Теперь Чурба удивлялся, как мог этот тупица Барнум отмахнуться от Бертиного предупреждения.
Из дверного проема, крутя молотком, выбежала коричневая фигурка.
– Сдавайся, лжец, – объявила она и замахнулась молотком, однако Чурбе удалось увернуться. – Сейчас приколочу тебя к стенке.
– Погоди, ты что это? – проговорил Чурба. – Кто ты, черт побери?
– А то ты не знаешь. Ты ж сам упер мой доллар на эти свои штуки-дрюки, на своего сраного исполина.
– Пацан с больной мамой? – Чурба поднял руки, прикрывая голову.
– Да, и пришел за деньгами. – Парень взмахнул молотком.
– Кидай-ка лучше свой молоток, сопляк слюнявый, а не то шкуру спущу. Переломаю пополам и скормлю кобыле.

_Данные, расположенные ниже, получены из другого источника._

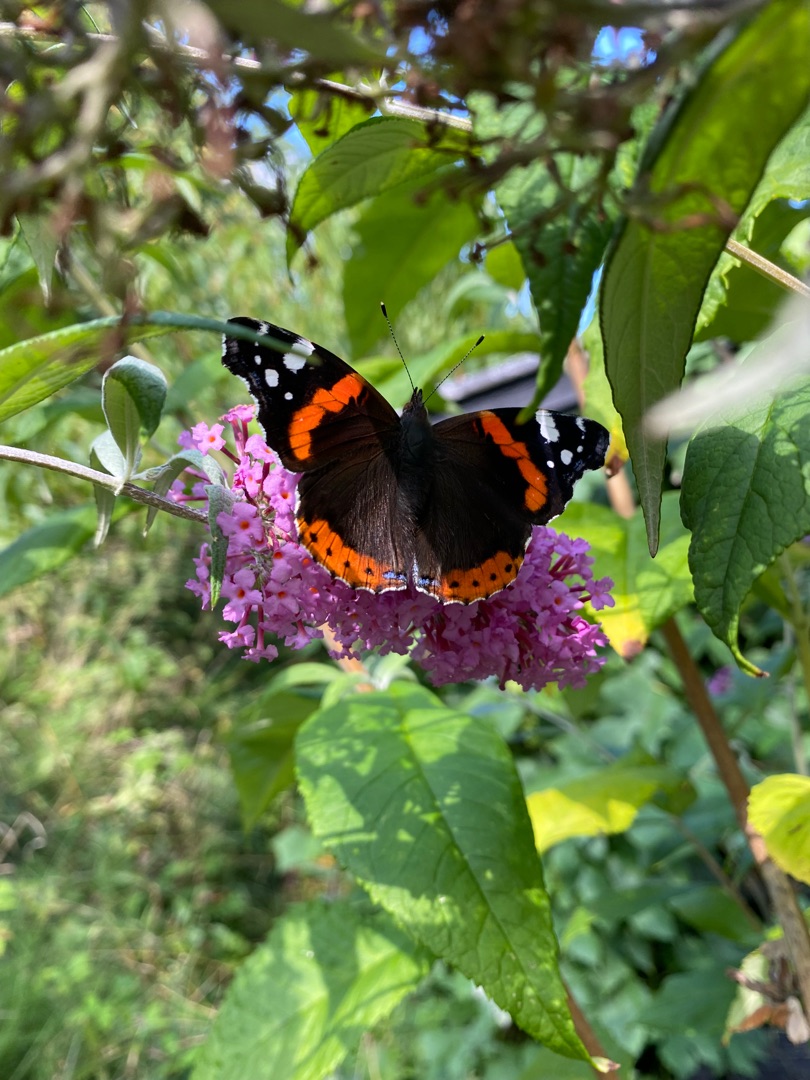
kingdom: Animalia
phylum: Arthropoda
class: Insecta
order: Lepidoptera
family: Nymphalidae
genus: Vanessa
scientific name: Vanessa atalanta
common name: Admiral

– Деньги давай. Давай мне мои деньги.
– С какой это стати? После всего, что я для тебя сделал. Ты пришел поглазеть на Голиафа и проторчал там на целых два доллара. Чего ж ты теперь жалуешься и кто кому должен?
– Вот, черным по белому. – Мальчик вытащил из штанов «Горн». – Исполин – никакой не исполин, а большой кусок говна.
– Сдается мне, когда мы виделись в прошлый раз, ты жил с того, что продавал газеты, – сказал Чурба.
– И что?
– Ты мне вот что скажи. Сколько «Горнов» у тебя сегодня ушло? Наверное, до черта. Так или не так? Что-то я не вижу, чтобы ты тащил за собой сильно много газет.
– Все продано, – сказал мальчик. – Расхватали, как пирожки.
– Расхватали, как пирожки с кошатиной. Ну-ну.
– Что значит «ну-ну»?
– Из-за чего, ты думаешь, они расхватали твои газеты, как не из-за моего Голиафа? Ты вон не шевелишься, и то весь звенишь. В карман небось побольше доллара запихал.
– Какая разница? Запихал я в карман или не запихал – это не то, что ты у меня забрал, так что отдавай назад.
– Разве жизнь – не бедствие? – поинтересовался Чурба.
– Тебе нравятся переломанные коленки?
– Вы только посмотрите на этого недомерка, он думает, что он новый Костомол Брайан. Кстати, как твоя мама?
– Умерла, похоронили уже. Оставила меня сиротой.
– Мои соболезнования, – сказал Чурба. – Она в лучшем мире, а у тебя полны карманы. Похоже, вы неплохо заработали на этой распродаже.
– Ты ж клялся, что этот твой каменюка умеет лечить.
– Я не сказал об этом ни слова. А кто говорит, что не умеет?
– В газетах говорят.
– Если ты будешь верить всему, что печатают в газетах, кончишь тюрьмой. Хотя ты и так ею кончишь, если еще раз махнешь своим молотком. Тут легавый на углу, много чего мне должен.